Olayın adliye boyutu bu şekil devam ederken ilin valisi, emniyeti
görevlendirerek mahalledeki tansiyonu ölçtürmesi gerek. Konuşma, uyarı ve
tavsiyeye rağmen taraflar ateşle barut gibi ise burada taraflara şöyle bir
seçenek sunulabilir: “Mevcut gayrimenkullerini satarak bu mahalle, muhit ve
şehri terk etmeyi düşünür müsünüz? Zira gün boyu hasmınızla burun buruna
geliyorsunuz. Böyle giderse iki yumurtadan biri kırılacak” denebilir.

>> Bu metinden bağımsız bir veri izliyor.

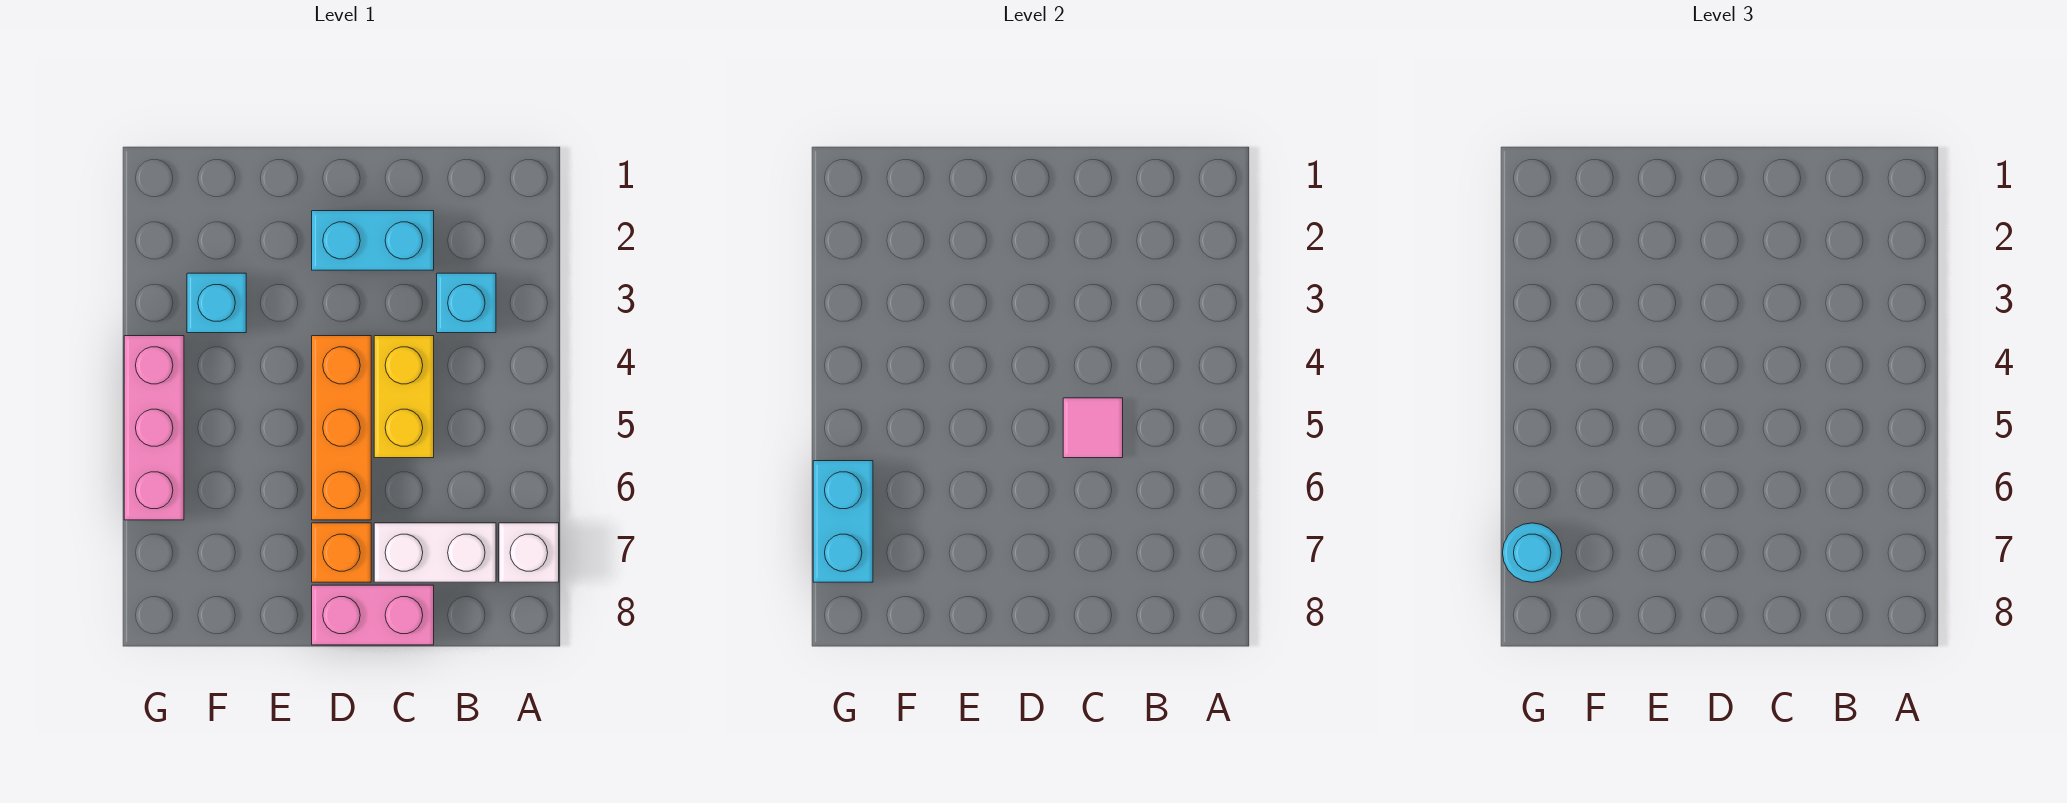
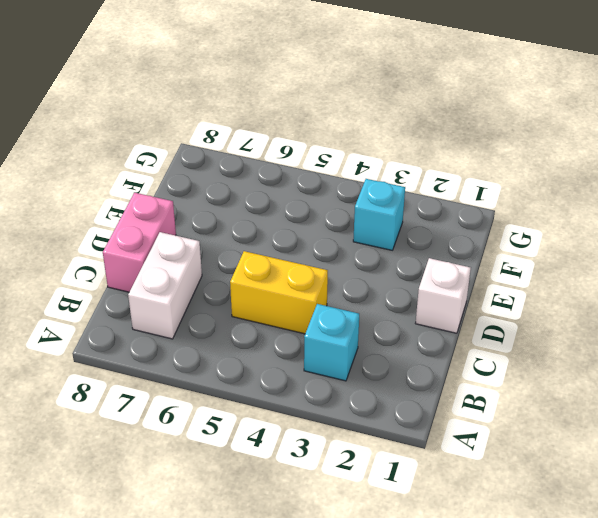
white 1x1 brick [415,258,471,333] -> white 1x1 brick moved to [499,523,559,582]
none -> cyan 1x2 brick [312,211,434,270]
none -> orange 1x3 brick [312,336,371,520]
none -> orange 1x1 brick [312,523,371,582]

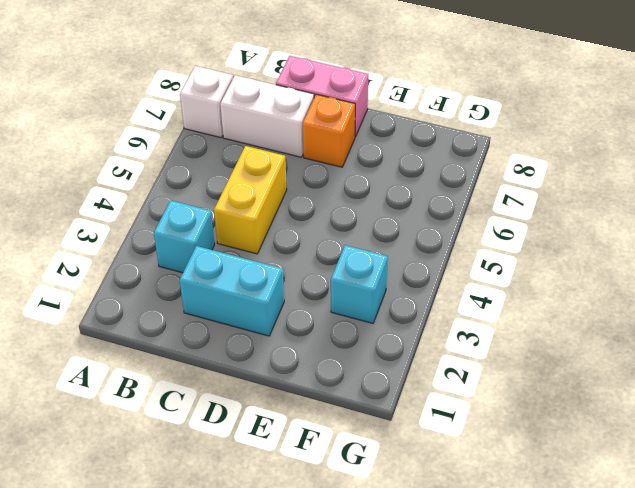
none -> orange 1x3 brick [312,336,371,520]
none -> pink 1x3 brick [124,336,184,520]
none -> pink 1x1 tile [1063,398,1123,458]

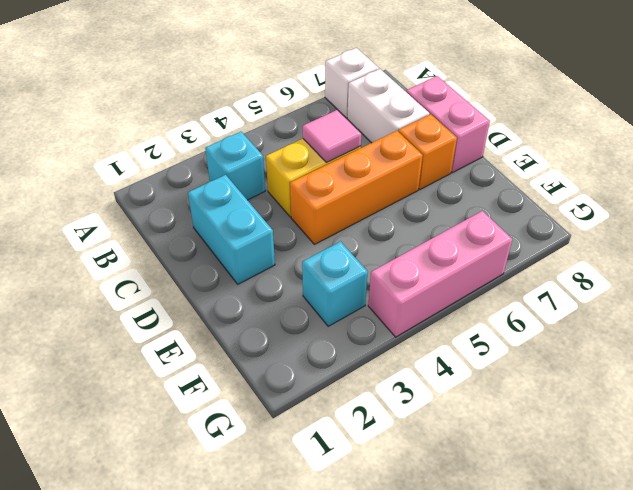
none -> cyan 1x2 brick [813,461,873,582]
none -> cyan 1x1 round brick [1503,523,1562,582]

Taraflardan biri kabul ederse mevcut gayrimenkullerini ederine satması için
yetkililer yardımcı olur. Gittiği yerde hasmı ile sürekli karşılaşmaz ve
kendine gittiği yerde bir iş tutar ve hayatına devam eder. Muhitini terk etmeyi
kabul eden kimse, gayrimenkulünü değerine elinden çıkaramıyor ise devlet
devreye girerek kişinin gayrimenkulünün değerini belirler, başka bir yerden
emsal yer gösterir. Taraflardan biri böyle bir seçeneği yani bulunduğu yeri
terki diyar etmeyi kabul etmez ise mahkemece suçlu bulunan kimse başka bir yere
zorunlu iskana tabi tutulur. Buna biz sürgün de diyebiliriz. Ki sürgün değişik
sebeplerle Osmanlı’da uygulanmıştır.
Zorunlu
iskan çözüm olur mu? Yukarıda da bahsettiğim gibi gözü dönmüş ve öldürmekten
başka bir şey düşünmeyen kimseler, hasmını gittiği yerde de öldürebilir ama
bunun sayısının fazla olacağını düşünmüyorum. Bu yol ile çoğu kimsenin canının
kurtulacağını düşünüyorum. Çünkü mekan değişikliği dolayısıyla taraflar,
hasımlarıyla daima yüz yüze gelmeyecek, herkes işine bakacak. Yaptığım bu
öneriyi koruyucu hekimlik gibi düşünmek lazım. Devlet de uygulayacağı bu tedbir
ile vatandaşlarının canını korumayı hedeflemiş ve mahalle veya muhitin diğer
sakinlerini de rahatlatmış olur.
Burada
Anayasamızda geçen herkes istediği yere yerleşme hakkına sahiptir maddesi buna
engel denebilir. Pekala bir anayasa değişikliği ile bu maddeye “Zorunlu
hallerde kişiler, mahkeme kararıyla zorunlu iskana tabi tutulur” eklenebilir.
Böyle bir değişikliğin tüm vekillerin oylarıyla Meclisten geçeceğini
düşünüyorum.
Denemeye
değmez mi?
*09/08/2021 tarihinde Anadolu'da Bugün gazetesinde Barbaros ULU adıyla yayımlanmıştır.